Meltdown and Spectre exploit critical vulnerabilities in modern processors. These hardware bugs allow programs to steal data which is currently processed on the computer. While programs are typically not permitted to read data from other programs, a malicious program can exploit Meltdown and Spectre to get hold of secrets stored in the memory of other running programs. This might include your passwords stored in a password manager or browser, your personal photos, emails, instant messages and even business-critical documents.

Meltdown and Spectre work on personal computers, mobile devices, and in the cloud. Depending on the cloud provider’s infrastructure, it might be possible to steal data from other customers.

Specific details on these can be retrieved from the namesake website https://meltdownattack.com/ and https://spectreattack.com

IMPACT

May allow unauthorized disclosure of information.

MITIGATION

  • HiveOS access points, switches, CVG appliances, or BR devices – No mitigation needed.
  • Aerohive cloud products (HMOL, HM-NG) – No mitigation needed.
  • VPN Gateway virtual appliance, also known as CVG – Review https://blogs.vmware.com/security/2018/01/vmsa-2018-0002.html for guidance on securing your virtualization environment to protect CVG against other applications.
  • on-premises HiveManager (HMOP) – No mitigation needed.
  • on-premises HiveManager-NG (NGVA) – Review https://blogs.vmware.com/security/2018/01/vmsa-2018-0002.html for guidance on securing your virtualization environment to protect NGVA against other applications.

As always, Aerohive recommends that you follow best security practices, including reduction of possible attack surface areas by use of physical access control methods and network methods such as network-level ACLs to restrict access to sensitive equipment.

STATUS OF THIS NOTICE: PRELIMINARY

Although Aerohive cannot guarantee the accuracy of all statements in this advisory, all of the facts have been checked to the best of our ability. Aerohive does not anticipate issuing updated versions of this advisory unless there is some material change in the facts. Should there be a significant change in the facts, Aerohive may update this advisory.

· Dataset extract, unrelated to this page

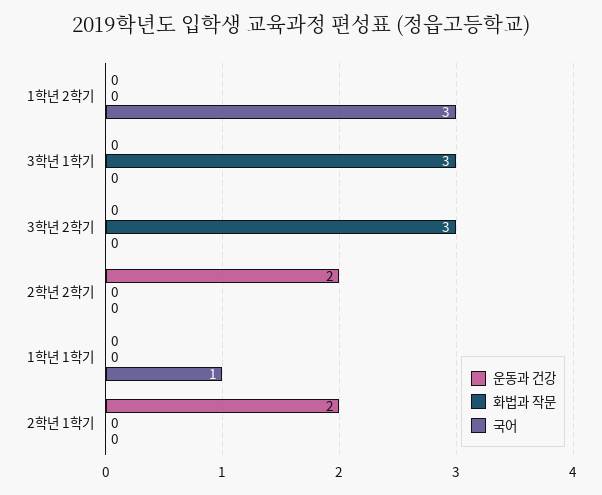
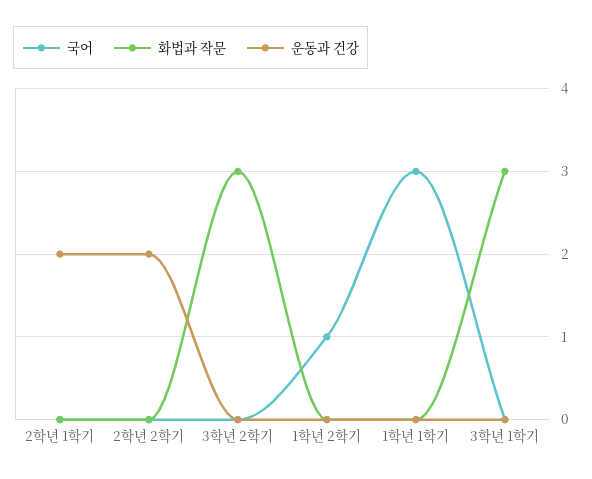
국어, 1학년 2학기: 3 -> 1
국어, 1학년 1학기: 1 -> 3

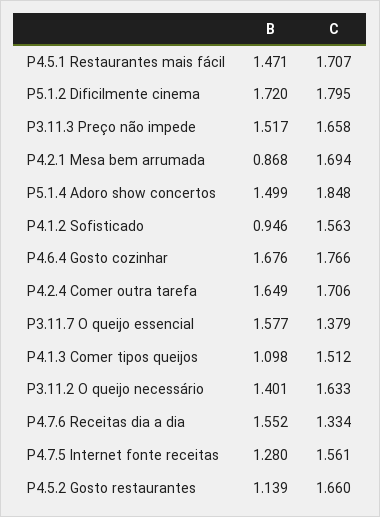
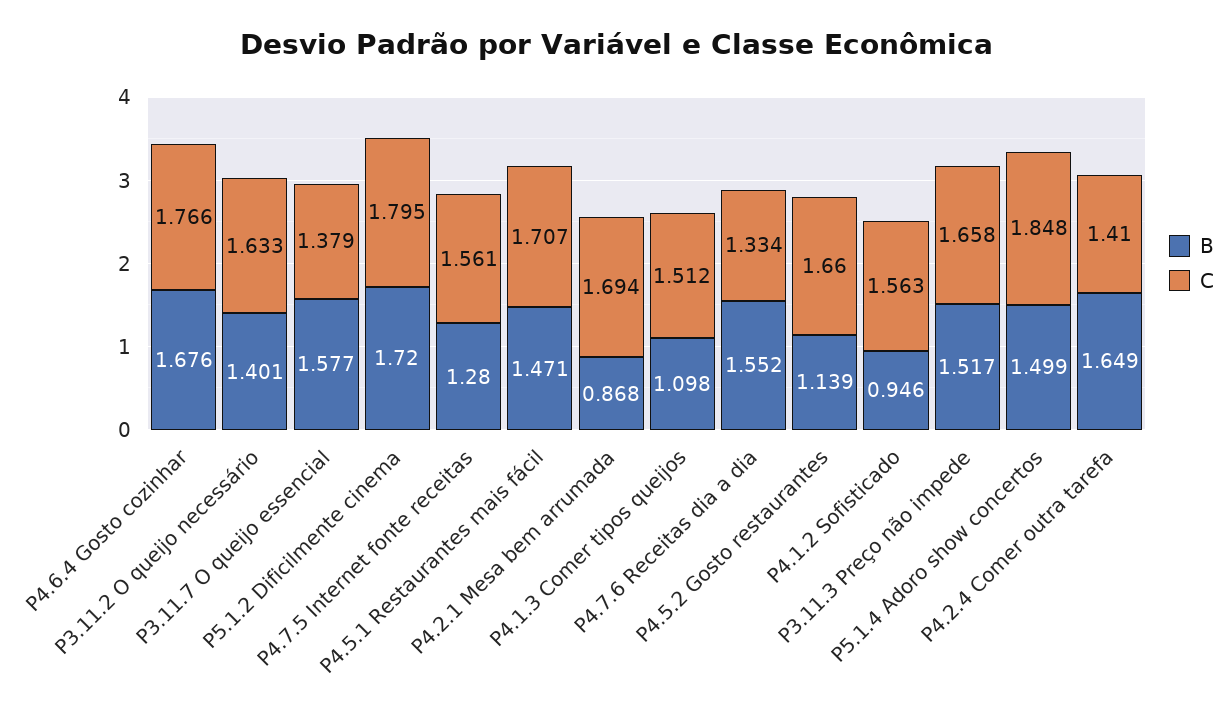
C, P4.2.4 Comer outra tarefa: 1.706 -> 1.41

A stand-alone copy or paraphrase of the text of this security advisory that omits the distribution URL in the following section is an uncontrolled copy, and may lack important information or contain factual errors.

DISTRIBUTION OF THIS ANNOUNCEMENT

This advisory will be posted on Aerohive’s website at:
https://www.aerohive.com/support/security-center/

Future updates of this advisory, if any, will be placed on Aerohive’s worldwide website, but may or may not be actively announced on mailing lists or newsgroups. Users concerned about this problem are encouraged to check the above URL for any updates.

REVISION HISTORY

Revision 1.0 / 2018-01-05 INITIAL PUBLICATION

AEROHIVE PSIRT SECURITY PROCEDURES

Complete information on reporting security vulnerabilities in Aerohive products, obtaining assistance with security incidents is available at:
https://www.aerohive.com/support/security-center/

For reporting *NEW* Aerohive security issues, email can be sent to security(at)aerohive.com. For sensitive information we encourage the use of PGP encryption. Our public keys can be found at:
https://www.aerohive.com/support/security-center/

© Copyright 2017 Aerohive, Inc.
This advisory may be redistributed freely after the release date given at the top of the text, provided that redistributed copies are complete and unmodified, including all date and version information.